>>>>>

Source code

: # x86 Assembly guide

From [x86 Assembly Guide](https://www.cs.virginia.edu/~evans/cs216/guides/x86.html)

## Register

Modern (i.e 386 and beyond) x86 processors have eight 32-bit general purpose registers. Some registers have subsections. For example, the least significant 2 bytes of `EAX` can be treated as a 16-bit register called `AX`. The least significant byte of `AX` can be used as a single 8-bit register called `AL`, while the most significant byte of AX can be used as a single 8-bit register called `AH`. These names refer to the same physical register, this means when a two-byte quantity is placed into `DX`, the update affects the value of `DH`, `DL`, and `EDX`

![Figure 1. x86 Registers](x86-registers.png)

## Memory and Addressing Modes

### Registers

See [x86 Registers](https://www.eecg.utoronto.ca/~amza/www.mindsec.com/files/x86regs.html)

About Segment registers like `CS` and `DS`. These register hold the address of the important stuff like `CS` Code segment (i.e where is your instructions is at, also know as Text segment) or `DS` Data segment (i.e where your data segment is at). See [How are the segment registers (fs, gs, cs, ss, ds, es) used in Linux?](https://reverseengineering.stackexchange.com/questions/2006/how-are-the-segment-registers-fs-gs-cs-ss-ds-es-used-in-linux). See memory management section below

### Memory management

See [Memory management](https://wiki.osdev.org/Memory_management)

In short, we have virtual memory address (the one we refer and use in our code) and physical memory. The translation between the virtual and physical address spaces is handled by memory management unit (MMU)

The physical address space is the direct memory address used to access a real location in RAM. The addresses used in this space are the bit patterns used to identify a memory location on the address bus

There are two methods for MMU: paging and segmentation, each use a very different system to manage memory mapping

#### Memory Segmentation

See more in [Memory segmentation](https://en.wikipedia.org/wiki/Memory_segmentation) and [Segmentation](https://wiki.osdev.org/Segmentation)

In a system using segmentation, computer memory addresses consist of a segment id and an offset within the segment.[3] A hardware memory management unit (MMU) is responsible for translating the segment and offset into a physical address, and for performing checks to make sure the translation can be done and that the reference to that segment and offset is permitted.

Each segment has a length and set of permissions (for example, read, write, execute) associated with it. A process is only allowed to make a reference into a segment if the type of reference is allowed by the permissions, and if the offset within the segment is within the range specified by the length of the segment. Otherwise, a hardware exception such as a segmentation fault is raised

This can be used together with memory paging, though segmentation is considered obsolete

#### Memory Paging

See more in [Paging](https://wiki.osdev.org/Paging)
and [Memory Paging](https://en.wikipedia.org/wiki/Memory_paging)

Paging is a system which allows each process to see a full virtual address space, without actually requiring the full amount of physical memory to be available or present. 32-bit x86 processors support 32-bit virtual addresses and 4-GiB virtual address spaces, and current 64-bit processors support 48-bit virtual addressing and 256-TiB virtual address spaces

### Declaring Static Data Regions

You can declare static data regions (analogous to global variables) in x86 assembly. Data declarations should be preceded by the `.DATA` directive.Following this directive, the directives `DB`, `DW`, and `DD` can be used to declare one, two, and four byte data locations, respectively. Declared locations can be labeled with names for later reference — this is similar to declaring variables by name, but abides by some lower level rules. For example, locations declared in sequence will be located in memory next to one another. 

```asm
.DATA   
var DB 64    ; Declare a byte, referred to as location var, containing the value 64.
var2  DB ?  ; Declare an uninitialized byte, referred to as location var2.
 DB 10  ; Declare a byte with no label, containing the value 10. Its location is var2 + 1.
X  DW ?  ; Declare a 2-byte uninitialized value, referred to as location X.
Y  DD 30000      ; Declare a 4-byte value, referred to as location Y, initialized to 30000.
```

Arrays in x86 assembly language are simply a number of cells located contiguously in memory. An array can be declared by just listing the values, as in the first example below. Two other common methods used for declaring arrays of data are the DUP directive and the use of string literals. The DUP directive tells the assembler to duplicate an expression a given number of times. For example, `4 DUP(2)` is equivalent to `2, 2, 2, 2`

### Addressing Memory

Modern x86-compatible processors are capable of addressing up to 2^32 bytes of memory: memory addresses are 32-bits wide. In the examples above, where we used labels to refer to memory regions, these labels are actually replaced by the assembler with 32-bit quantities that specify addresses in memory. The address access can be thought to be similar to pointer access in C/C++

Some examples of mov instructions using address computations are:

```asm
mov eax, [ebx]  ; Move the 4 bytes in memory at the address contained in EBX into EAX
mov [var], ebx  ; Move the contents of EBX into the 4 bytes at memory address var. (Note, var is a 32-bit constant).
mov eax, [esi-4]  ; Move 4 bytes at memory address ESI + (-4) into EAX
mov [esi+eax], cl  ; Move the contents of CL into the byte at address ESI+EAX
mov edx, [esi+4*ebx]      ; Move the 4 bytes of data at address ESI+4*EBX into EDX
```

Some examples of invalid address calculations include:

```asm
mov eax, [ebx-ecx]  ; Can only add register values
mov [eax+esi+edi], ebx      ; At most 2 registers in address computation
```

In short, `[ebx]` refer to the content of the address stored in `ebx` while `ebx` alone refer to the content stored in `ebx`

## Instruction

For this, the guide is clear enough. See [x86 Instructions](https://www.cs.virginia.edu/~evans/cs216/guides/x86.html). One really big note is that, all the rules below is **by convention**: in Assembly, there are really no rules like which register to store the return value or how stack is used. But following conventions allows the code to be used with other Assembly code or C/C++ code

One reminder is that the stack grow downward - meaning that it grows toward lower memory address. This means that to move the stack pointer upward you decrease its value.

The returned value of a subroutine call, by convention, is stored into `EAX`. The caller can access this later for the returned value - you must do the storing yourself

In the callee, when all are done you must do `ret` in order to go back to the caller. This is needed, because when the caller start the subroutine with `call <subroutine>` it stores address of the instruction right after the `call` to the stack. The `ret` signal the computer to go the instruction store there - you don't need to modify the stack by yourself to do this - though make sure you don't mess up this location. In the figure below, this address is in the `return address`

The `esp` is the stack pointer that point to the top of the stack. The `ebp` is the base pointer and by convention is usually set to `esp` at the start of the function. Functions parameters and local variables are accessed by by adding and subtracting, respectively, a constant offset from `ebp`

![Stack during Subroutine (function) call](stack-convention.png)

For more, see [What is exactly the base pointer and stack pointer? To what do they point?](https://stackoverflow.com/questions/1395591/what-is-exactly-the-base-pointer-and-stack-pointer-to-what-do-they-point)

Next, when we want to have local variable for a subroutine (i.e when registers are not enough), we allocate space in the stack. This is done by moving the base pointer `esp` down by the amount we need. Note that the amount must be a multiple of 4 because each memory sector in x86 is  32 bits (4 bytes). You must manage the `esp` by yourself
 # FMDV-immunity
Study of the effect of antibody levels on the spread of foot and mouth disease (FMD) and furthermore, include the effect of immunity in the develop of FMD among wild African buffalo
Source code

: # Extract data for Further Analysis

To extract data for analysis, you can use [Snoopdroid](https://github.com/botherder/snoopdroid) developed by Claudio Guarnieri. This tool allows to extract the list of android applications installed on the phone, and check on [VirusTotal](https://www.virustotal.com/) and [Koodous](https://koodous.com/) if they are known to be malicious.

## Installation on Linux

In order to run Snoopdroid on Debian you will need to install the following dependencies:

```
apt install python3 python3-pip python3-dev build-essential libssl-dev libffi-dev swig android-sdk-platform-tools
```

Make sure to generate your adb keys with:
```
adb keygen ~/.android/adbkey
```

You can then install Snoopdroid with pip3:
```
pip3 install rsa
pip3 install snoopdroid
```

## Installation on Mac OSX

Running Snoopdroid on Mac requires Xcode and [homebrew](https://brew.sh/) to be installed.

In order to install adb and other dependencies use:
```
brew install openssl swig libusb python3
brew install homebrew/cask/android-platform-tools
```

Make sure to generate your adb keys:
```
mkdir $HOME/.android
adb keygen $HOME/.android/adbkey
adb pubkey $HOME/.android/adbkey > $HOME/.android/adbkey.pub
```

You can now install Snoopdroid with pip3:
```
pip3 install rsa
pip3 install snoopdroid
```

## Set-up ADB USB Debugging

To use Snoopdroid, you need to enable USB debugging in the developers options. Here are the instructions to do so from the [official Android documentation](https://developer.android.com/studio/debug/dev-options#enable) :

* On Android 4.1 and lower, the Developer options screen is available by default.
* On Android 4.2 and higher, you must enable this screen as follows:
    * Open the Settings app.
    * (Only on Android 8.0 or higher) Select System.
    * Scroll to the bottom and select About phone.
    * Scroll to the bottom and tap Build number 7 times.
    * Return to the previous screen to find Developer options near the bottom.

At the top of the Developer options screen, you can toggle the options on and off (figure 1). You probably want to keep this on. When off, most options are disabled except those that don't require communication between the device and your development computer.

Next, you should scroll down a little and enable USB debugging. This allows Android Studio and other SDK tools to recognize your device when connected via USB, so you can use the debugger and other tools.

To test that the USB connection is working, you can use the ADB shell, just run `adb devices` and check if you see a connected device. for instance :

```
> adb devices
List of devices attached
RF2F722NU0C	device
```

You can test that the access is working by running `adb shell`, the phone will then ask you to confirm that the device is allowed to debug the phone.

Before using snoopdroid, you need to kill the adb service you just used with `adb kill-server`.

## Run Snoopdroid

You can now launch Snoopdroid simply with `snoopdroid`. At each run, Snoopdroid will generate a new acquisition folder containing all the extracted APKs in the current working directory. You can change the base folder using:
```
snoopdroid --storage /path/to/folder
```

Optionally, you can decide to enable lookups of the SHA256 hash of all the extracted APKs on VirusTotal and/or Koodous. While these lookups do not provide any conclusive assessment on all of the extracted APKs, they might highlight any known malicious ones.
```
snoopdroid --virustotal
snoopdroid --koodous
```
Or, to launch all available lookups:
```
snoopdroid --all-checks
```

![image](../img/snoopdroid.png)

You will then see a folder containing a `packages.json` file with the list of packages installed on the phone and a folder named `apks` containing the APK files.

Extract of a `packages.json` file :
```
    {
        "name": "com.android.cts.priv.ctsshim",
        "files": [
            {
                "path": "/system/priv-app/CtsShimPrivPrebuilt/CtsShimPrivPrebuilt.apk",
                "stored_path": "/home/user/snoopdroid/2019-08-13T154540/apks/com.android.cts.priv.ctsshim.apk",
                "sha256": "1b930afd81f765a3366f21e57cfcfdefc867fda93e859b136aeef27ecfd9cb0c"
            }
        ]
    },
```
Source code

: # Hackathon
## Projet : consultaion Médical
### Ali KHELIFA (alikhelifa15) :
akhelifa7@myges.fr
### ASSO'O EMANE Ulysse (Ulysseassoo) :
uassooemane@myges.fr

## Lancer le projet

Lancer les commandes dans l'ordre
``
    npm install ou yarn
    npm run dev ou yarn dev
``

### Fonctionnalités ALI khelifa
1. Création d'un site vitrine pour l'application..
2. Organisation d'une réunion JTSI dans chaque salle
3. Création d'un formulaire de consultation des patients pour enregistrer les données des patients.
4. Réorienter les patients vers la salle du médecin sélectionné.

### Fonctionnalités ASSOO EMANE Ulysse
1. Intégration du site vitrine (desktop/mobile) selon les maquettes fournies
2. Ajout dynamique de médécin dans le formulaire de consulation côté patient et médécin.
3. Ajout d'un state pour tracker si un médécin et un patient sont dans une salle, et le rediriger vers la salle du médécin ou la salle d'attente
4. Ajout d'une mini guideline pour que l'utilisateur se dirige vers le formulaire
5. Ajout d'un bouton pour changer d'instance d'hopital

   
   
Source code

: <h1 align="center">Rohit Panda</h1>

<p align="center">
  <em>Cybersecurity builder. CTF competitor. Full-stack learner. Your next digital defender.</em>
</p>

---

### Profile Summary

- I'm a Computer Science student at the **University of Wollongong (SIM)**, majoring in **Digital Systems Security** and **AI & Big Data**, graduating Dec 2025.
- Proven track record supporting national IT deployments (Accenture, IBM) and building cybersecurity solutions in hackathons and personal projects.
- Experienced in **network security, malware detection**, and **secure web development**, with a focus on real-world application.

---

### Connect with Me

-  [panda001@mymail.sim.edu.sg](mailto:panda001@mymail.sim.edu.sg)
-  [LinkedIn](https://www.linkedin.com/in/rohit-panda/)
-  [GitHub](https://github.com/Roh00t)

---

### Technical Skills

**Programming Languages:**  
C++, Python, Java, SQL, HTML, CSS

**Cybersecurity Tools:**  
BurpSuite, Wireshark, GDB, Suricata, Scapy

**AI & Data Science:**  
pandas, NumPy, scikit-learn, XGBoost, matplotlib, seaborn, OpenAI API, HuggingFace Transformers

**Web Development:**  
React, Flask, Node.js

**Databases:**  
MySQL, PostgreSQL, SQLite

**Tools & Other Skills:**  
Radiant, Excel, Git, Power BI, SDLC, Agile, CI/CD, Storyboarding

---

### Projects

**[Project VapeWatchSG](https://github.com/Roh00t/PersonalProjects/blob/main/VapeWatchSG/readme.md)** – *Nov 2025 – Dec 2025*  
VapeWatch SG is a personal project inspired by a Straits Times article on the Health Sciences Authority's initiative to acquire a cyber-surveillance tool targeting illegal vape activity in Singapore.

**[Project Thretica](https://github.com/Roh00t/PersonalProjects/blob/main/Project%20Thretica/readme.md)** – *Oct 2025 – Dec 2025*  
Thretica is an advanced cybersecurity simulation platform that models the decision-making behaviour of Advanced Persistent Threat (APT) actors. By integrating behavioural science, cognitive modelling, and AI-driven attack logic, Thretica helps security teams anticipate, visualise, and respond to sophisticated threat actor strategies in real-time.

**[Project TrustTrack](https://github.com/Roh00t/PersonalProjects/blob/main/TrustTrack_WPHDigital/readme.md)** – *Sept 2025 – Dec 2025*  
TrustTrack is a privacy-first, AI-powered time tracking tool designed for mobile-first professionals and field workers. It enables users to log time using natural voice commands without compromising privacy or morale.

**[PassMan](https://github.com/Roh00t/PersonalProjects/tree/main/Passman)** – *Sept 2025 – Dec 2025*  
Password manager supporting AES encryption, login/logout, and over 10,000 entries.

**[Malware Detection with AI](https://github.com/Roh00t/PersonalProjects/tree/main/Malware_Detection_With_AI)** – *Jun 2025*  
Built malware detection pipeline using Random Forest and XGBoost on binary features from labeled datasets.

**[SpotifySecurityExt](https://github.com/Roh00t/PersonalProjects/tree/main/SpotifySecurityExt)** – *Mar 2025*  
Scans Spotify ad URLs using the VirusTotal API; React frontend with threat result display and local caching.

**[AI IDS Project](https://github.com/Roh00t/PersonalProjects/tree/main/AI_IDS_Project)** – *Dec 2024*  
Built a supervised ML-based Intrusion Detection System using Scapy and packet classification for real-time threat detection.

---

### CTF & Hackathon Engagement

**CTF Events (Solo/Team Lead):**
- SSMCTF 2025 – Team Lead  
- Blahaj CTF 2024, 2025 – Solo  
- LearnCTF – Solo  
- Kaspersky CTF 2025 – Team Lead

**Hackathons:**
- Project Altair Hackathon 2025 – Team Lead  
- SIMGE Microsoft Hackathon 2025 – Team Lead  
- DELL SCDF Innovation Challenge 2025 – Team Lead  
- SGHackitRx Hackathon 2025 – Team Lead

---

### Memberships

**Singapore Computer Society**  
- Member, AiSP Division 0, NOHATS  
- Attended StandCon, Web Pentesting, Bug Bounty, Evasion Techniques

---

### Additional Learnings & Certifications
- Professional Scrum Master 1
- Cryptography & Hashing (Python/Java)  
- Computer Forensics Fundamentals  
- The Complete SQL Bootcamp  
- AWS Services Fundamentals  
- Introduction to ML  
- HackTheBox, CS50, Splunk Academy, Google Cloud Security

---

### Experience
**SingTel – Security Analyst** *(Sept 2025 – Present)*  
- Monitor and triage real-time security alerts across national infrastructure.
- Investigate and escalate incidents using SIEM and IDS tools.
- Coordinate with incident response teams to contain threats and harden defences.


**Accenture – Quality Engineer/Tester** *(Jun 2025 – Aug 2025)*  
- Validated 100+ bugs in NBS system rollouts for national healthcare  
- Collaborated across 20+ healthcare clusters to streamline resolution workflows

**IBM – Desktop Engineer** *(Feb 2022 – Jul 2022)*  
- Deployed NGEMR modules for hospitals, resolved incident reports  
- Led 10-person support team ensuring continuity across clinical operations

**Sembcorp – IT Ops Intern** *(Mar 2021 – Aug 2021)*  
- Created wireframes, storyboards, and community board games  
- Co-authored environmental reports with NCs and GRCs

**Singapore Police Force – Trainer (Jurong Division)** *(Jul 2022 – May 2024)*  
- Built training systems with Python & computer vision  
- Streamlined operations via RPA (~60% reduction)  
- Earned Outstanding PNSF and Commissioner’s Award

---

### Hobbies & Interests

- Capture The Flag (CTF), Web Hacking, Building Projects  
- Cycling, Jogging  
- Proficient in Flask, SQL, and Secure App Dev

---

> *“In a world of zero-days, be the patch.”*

<<<<<

**Problem to work on**
Retype only the lines running from the top of the listing to the line that holds "In short, we", both ends included.

**Response box**
Source code

: # x86 Assembly guide

From [x86 Assembly Guide](https://www.cs.virginia.edu/~evans/cs216/guides/x86.html)

## Register

Modern (i.e 386 and beyond) x86 processors have eight 32-bit general purpose registers. Some registers have subsections. For example, the least significant 2 bytes of `EAX` can be treated as a 16-bit register called `AX`. The least significant byte of `AX` can be used as a single 8-bit register called `AL`, while the most significant byte of AX can be used as a single 8-bit register called `AH`. These names refer to the same physical register, this means when a two-byte quantity is placed into `DX`, the update affects the value of `DH`, `DL`, and `EDX`

![Figure 1. x86 Registers](x86-registers.png)

## Memory and Addressing Modes

### Registers

See [x86 Registers](https://www.eecg.utoronto.ca/~amza/www.mindsec.com/files/x86regs.html)

About Segment registers like `CS` and `DS`. These register hold the address of the important stuff like `CS` Code segment (i.e where is your instructions is at, also know as Text segment) or `DS` Data segment (i.e where your data segment is at). See [How are the segment registers (fs, gs, cs, ss, ds, es) used in Linux?](https://reverseengineering.stackexchange.com/questions/2006/how-are-the-segment-registers-fs-gs-cs-ss-ds-es-used-in-linux). See memory management section below

### Memory management

See [Memory management](https://wiki.osdev.org/Memory_management)

In short, we have virtual memory address (the one we refer and use in our code) and physical memory. The translation between the virtual and physical address spaces is handled by memory management unit (MMU)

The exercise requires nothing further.